0

We have a page on our intranet which is just plain/text encoded in UTF-8 and it contais insert scripts for database. And problem is, when I download this page to a file with wget or curl, my downloaded file has UTF-8 encoding but special characters(Czech language chars) are broken.

So where could be a problem?I can convert it to CP-1250 encoding which works fine(I also tried ISO8859-2, it doesn't work either), but I can't use it for db insert via SQL*Plus, because our DB is encoded in UTF-8.

Thanks a lot for answers

Petr Mensik
  • 235
  • 1
  • 3
  • 11
  • I think your file is downloaded correctly. Nor the web server, nor wget, nor curl ever modify the files.
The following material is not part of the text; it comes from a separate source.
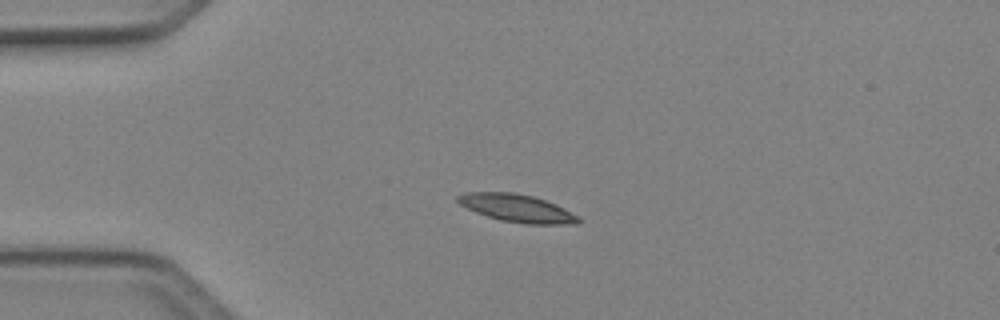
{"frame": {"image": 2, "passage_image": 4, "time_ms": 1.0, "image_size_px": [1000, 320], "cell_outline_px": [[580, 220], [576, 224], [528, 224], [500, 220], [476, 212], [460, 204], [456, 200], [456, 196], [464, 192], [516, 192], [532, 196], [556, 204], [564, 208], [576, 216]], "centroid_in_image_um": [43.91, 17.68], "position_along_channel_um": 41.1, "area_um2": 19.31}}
So first check your file is okay on the web server and/or compare the checksum of the original file and the checksum of the downloaded file. – Gregory MOUSSAT Mar 16 '12 at 11:31
  • How did you check that the file is broken? (Which program / editor?) – Andreas Florath Mar 23 '12 at 17:31
  • 1
    @AndreasFlorath How did you solve this problem? – SJU Jun 17 '14 at 17:26

1 Answers1

-1

The HTTP protocol communicates in US_ASCII.

Therefore, plain/text content CAN NOT be UTF-8: it must be encoded if it contains non-ASCII UTF-8 characters.

adaptr
  • 16,576
  • 23
  • 34